◆ **RECORD EXTRACTS**:
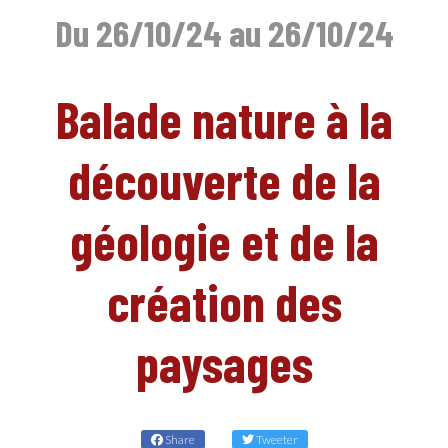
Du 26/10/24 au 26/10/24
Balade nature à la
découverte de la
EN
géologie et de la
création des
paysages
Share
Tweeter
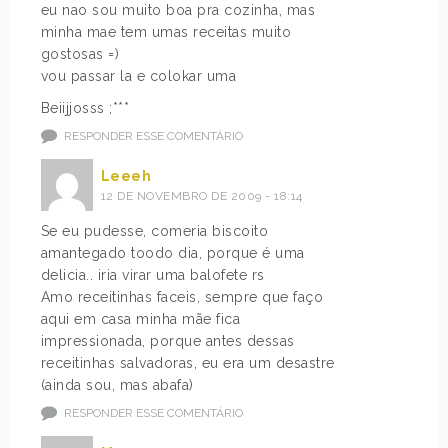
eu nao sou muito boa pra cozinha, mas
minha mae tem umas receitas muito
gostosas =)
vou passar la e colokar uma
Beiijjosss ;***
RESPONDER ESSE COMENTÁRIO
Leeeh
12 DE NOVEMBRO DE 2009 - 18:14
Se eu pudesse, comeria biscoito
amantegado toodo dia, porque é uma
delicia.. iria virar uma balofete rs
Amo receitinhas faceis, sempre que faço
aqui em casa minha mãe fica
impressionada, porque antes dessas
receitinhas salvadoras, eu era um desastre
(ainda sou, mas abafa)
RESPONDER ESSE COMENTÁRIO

* * *

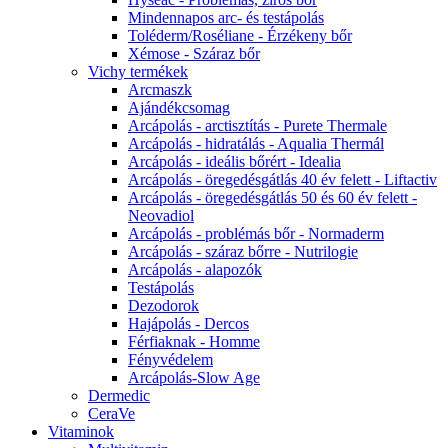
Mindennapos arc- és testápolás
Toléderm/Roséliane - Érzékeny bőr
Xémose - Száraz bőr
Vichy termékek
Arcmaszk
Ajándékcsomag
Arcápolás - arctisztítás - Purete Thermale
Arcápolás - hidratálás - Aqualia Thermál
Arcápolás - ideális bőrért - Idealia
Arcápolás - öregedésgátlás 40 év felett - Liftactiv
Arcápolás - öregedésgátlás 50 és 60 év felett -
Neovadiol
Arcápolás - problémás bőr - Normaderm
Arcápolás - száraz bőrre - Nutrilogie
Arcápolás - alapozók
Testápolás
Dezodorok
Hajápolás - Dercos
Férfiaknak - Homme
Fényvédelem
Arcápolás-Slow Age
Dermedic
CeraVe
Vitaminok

◆ **REQUIRED ACTION**:
The exercise is to copy out every line above that has the word "muito" in it.

◆ **WRITTEN ANSWER**:
eu nao sou muito boa pra cozinha, mas
minha mae tem umas receitas muito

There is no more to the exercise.